Further showed the with the image-forming material according to the invention obtained planographic printing plate precursors, even after being stored in a harsh atmosphere kept high temperature and high humidity were good scratch resistance and good development latitude and thus confirmed the good storability with the passage of time. In contrast, there was, as from the Results of Comparative Examples 1 and 3, a tendency that the planographic printing plates made from the image-forming material without using the specific phenolic compound having a bulky substituent produced at the o-position, a rather reduced scratch resistance with the passage of time resulted.

(Example 13) (Reference Example)

The following photosensitive solution 3 was applied to the same substrate as used in Example 1, and the resulting plate was dried at 130 ° C for 1 minute to form a first photosensitive layer. The coating amount after drying was 0.8 g / m ² .

[Photosensitive Solution 3]

The following photosensitive solution 4 was applied to the above-formed first photosensitive layer, followed by drying at 100 ° C for 90 seconds to form a second photosensitive layer to prepare a planographic printing plate precursor 13. The coating amount after drying was 0.2 g / m ² .

[Photosensitive Solution 4]

Of the Planographic printing plate precursor 16 of the invention thus prepared was in terms of development latitude, the scratch resistance and the storability evaluated with lapse of time in the same manner as for the planographic printing plate precursors 1 to 15 performed has been. The score O was obtained at all score points, which made it clear that the image forming using the invention Material produced as a recording layer of a multilayer structure Planographic printing plate precursor as excellent as those with the recording layer a monolayer structure, in all Characteristics of development latitude, scratch resistance and the storability with the passage of time.

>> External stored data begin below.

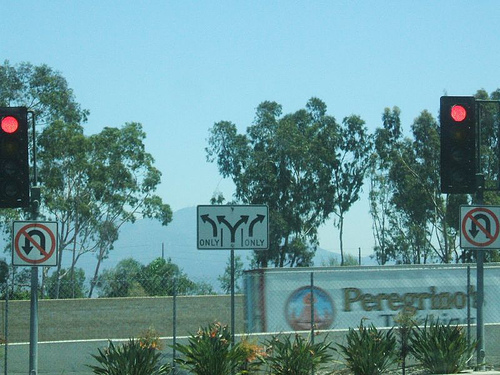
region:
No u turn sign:
[11, 215, 66, 270]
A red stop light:
[0, 102, 37, 209]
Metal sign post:
[26, 267, 42, 372]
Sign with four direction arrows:
[191, 203, 282, 251]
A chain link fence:
[6, 264, 499, 364]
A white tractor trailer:
[240, 260, 498, 337]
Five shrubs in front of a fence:
[85, 322, 499, 373]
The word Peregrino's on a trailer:
[331, 275, 491, 313]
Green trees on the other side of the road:
[54, 95, 186, 295]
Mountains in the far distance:
[118, 197, 198, 282]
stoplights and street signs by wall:
[10, 11, 499, 363]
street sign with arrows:
[151, 165, 311, 277]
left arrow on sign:
[191, 210, 219, 254]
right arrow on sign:
[243, 202, 268, 249]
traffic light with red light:
[0, 103, 36, 175]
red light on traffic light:
[406, 79, 481, 215]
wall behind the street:
[6, 285, 226, 349]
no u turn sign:
[1, 218, 58, 270]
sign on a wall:
[172, 265, 463, 352]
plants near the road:
[198, 327, 403, 359]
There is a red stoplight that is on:
[439, 100, 486, 167]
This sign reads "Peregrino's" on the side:
[345, 277, 487, 321]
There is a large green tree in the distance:
[254, 110, 323, 253]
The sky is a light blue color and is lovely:
[142, 87, 182, 130]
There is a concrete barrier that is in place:
[96, 304, 120, 331]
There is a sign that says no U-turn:
[461, 212, 498, 271]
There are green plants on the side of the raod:
[353, 327, 380, 354]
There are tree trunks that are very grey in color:
[70, 253, 82, 310]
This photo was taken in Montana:
[49, 93, 451, 371]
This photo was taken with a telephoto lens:
[80, 100, 442, 340]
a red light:
[442, 96, 477, 134]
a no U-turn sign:
[6, 221, 66, 272]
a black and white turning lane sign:
[187, 198, 287, 261]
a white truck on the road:
[242, 252, 498, 333]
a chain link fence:
[12, 270, 483, 373]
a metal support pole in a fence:
[164, 273, 181, 369]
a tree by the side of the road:
[70, 114, 170, 312]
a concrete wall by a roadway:
[0, 287, 243, 344]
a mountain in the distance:
[65, 202, 243, 299]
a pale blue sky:
[4, 4, 497, 253]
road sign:
[180, 197, 320, 282]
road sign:
[213, 180, 308, 261]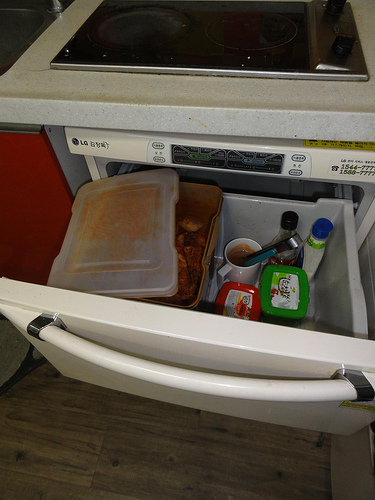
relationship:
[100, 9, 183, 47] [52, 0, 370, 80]
burner of cooktop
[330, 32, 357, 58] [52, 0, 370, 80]
knob on cooktop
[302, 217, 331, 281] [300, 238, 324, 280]
bottle of dressing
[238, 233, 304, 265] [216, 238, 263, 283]
tongs sticking out of mug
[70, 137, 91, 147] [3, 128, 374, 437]
lg on fridge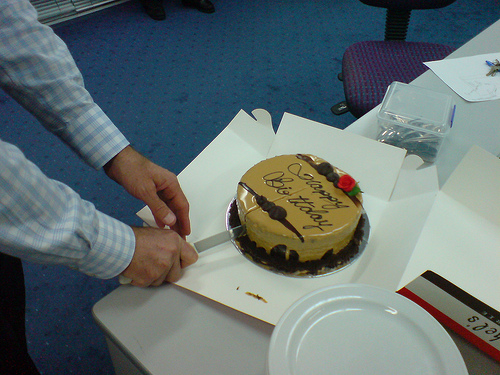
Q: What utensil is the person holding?
A: Knife.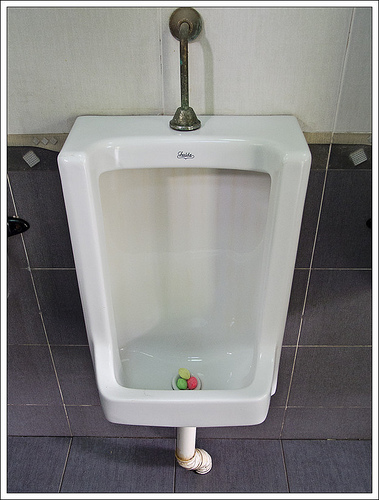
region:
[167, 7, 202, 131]
Rusty metal hardware coming out of the urinal.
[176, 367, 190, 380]
Yellow urinal cake.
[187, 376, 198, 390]
Pink urinal cake.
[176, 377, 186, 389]
A green urinal cake.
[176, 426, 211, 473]
A white pipe going into the floor.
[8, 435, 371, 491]
Four grey floor tile.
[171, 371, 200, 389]
White round drain under the urinal cakes.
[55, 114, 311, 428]
A long white urinal.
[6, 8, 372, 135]
White section of wall above a urinal.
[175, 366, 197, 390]
Pink, yellow and green urinal cakes.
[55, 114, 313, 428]
uninal in bathroom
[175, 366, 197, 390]
colored pieces in drain of urinal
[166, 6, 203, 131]
flush pipe for the urinal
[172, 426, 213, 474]
plumbing pipe for urinal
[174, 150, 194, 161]
name of urinal maker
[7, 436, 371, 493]
tiles on floor of bathroom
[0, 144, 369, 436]
gray tiles on wall of bathroom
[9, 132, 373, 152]
beige trim between tiles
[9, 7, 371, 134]
off white tiles in bathroom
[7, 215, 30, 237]
black object near urinal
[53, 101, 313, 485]
the toilet if porcelain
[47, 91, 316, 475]
toilet is color white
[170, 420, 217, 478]
a tube behind a toilet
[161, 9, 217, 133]
a pipe on top a toilet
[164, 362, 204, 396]
small balls on a toilet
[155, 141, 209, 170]
name of the company on toilet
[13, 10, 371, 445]
wall of bathroom is white and purple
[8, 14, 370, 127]
wall is color white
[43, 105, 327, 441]
toilet is for men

Corresponding the present invention provides an image-forming material of Positive type available, which is excellent in travel while Image formation through development, scratch resistance and shelf life. Likewise, the present invention accommodates the planographic printing plate precursor Use thereof as the recording layer is available the direct plate production achieved with an infrared laser and has such beneficial effects that the scope during the Image formation through development, scratch resistance and shelf life are outstanding with the passage of time.

Claims (6)

A heat-mode-compatible positive-type image-forming material comprising (a) a water-insoluble aqueous alkaline solution-soluble polymer compound, (b) a light-to-heat conversion agent, and (c) a phenol selected from the group consisting of phenol compounds represented by the following formulas (III) and (IV), wherein the positive-type image-forming material has an increase in solubility in an aqueous alkaline solution when the positive-type image-forming material is heated:

wherein: R ¹ and R ^{2 may be the} same or different, and at least one of R ¹ and R ^{2 represents} a monovalent organic group having 3 or more carbon atoms; W represents a monovalent end group; and n represents an integer of 1 to 4, when n is 2 or more, however, the groups represented by W may be the same or different and may be connected to each other through a linking group. With the heat mode compatible positive-type image-forming material according to claim 1, wherein the phenol (c) has a molecular weight of at most Has 1,500. With the heat mode compatible positive-type image-forming material according to claim 1, wherein the phenol (c) has a molecular weight in the range of 200 has up to 1,200. With the heat mode compatible positive-type image-forming material according to claim 1, wherein the phenol (c) in an amount of 0.1 to 50 wt.%, Relative to the total solids content of the positive-type image-forming material, is included. With the heat mode compatible positive-type image-forming material according to claim 1, wherein the phenol (c) in an amount of 0.5 to 30 wt.%, Relative to the total solids content of the positive-type image-forming material, is included. Planographic printing plate precursor on a substrate a recording layer which is an image-forming material of the positive type according to one of the claims 1 to 5 contains.